Just days after uranium miner Paladin Energy denied it discharged polluted water into a river, the company announced a tank failure at its Kayelekera mine has resulted in a spill.
Paladin told the ASX a 20-minnute high-intensity storm resulted in around 25mm of rain falling at the mine site, located in northern Malawi.
As a result, a surge of stormwater caused the liner in the plant run-off tank to rupture, releasing 500 cubic metres of material to the bunded areas of the site, the company said.
Up to 50 litres of the material “overtopped” one of the containment bunds.
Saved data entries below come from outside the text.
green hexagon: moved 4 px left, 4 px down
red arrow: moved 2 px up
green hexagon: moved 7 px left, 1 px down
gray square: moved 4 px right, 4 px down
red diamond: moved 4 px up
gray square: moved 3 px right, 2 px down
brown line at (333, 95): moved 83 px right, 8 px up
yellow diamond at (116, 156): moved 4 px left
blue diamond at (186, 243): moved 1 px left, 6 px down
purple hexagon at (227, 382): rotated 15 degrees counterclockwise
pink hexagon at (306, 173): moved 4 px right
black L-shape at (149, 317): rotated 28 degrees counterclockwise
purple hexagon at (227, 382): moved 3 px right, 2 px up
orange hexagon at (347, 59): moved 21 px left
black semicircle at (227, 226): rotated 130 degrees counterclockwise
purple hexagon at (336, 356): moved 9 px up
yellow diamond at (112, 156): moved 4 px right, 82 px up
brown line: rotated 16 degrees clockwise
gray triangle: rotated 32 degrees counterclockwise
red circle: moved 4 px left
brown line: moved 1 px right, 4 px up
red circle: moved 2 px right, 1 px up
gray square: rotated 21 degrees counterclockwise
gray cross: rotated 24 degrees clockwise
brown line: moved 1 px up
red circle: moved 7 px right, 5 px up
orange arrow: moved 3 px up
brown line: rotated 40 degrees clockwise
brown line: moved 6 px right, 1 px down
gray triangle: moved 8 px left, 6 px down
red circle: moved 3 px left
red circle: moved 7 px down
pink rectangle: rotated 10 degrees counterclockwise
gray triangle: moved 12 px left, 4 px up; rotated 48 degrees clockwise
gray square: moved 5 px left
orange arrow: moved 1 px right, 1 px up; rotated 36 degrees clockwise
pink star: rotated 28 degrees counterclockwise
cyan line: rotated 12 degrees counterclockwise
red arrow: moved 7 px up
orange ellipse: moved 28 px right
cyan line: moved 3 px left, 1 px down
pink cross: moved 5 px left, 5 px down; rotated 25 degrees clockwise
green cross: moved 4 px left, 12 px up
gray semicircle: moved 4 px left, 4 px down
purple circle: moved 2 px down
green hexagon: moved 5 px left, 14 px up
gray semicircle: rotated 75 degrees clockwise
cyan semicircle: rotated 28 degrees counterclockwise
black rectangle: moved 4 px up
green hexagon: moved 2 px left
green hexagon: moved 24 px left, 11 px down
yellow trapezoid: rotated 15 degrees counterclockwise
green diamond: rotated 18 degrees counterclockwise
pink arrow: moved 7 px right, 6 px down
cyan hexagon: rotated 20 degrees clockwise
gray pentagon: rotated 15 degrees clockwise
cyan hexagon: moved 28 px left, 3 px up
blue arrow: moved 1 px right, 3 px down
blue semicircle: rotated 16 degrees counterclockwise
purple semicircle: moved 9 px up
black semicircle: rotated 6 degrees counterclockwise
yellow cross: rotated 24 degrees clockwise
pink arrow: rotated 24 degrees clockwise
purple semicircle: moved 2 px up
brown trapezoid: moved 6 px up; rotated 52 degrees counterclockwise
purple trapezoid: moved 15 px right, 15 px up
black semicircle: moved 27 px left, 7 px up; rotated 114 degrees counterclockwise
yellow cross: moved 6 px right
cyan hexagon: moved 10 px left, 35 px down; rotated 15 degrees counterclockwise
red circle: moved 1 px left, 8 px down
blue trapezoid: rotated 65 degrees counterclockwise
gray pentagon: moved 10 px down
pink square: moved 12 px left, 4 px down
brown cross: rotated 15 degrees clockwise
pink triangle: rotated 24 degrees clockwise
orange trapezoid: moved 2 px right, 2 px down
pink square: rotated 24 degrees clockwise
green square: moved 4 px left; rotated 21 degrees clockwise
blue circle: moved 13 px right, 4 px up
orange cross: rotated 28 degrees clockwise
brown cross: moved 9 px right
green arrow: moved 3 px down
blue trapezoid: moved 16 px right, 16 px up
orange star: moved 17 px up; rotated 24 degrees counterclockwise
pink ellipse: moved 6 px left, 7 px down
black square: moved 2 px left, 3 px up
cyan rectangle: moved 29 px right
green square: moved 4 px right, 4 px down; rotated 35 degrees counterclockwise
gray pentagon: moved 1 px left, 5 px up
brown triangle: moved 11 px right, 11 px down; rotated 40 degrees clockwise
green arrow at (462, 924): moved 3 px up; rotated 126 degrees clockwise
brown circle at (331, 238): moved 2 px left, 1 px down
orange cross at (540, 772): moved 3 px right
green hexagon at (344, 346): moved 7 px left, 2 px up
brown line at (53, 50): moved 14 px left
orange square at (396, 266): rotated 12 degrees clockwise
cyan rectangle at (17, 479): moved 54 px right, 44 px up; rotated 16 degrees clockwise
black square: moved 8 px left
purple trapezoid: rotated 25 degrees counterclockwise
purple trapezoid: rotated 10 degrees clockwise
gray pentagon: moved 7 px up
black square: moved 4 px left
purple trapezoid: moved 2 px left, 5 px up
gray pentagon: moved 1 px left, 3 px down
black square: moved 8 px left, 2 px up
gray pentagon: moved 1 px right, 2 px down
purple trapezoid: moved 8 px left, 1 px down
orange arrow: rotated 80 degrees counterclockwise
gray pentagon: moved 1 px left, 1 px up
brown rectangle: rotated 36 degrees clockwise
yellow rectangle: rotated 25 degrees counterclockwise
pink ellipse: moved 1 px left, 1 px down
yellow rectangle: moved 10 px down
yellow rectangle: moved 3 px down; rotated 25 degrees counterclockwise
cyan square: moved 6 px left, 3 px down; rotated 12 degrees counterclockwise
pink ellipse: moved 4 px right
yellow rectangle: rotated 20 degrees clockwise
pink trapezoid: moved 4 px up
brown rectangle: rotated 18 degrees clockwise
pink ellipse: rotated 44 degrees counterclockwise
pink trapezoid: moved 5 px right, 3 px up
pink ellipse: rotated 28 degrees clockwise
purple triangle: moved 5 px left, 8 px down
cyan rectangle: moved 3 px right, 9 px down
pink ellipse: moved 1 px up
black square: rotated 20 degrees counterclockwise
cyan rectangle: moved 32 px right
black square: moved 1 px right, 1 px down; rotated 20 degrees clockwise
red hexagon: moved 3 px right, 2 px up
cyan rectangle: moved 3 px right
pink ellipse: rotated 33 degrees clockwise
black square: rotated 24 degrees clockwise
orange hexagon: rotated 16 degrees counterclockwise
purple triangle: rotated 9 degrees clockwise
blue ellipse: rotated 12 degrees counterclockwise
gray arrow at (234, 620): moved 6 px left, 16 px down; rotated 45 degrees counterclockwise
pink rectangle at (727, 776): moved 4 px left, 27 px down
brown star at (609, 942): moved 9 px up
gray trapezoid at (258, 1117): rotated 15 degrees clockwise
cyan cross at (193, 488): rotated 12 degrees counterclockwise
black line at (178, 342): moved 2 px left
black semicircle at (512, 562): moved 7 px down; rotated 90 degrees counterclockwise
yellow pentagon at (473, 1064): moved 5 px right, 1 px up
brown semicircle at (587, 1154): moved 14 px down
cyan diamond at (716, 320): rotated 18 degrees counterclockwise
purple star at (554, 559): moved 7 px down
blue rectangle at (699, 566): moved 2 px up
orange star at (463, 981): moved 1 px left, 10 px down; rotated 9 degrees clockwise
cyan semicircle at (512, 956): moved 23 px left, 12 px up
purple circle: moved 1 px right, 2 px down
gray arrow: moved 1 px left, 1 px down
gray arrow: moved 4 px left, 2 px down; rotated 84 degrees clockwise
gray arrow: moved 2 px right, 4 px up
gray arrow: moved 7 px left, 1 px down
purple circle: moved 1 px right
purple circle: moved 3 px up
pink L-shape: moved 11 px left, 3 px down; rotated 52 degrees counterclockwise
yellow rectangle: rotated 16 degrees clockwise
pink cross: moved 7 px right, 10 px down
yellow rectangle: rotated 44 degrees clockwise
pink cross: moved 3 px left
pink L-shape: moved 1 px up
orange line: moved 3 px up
“Following discovery of the damaged tank, the company immediately commenced protection and remediation procedures and the site remains secure,” Paladin said.
“A sampling program to analyse water from within the local stream system was also initiated to confirm no contamination occurred.”
The company said local non-government organisations and individuals openly hostile to the company had made false statements about toxic water being discharged into the river.
The company explained that while it did plan to commence the controlled release of surplus water into the local river system during the monsoonal wet season, the water would be treated to meet Malawi and internationally recognised discharge standards, including World Health Organisation drinking water guidelines for uranium content.
However Paladin said that relatively light and infrequent rainfall meant no water has been treated and released to date.
Kayelekera mine has been in care and maintenance since February 2014 due to the depressed price of uranium.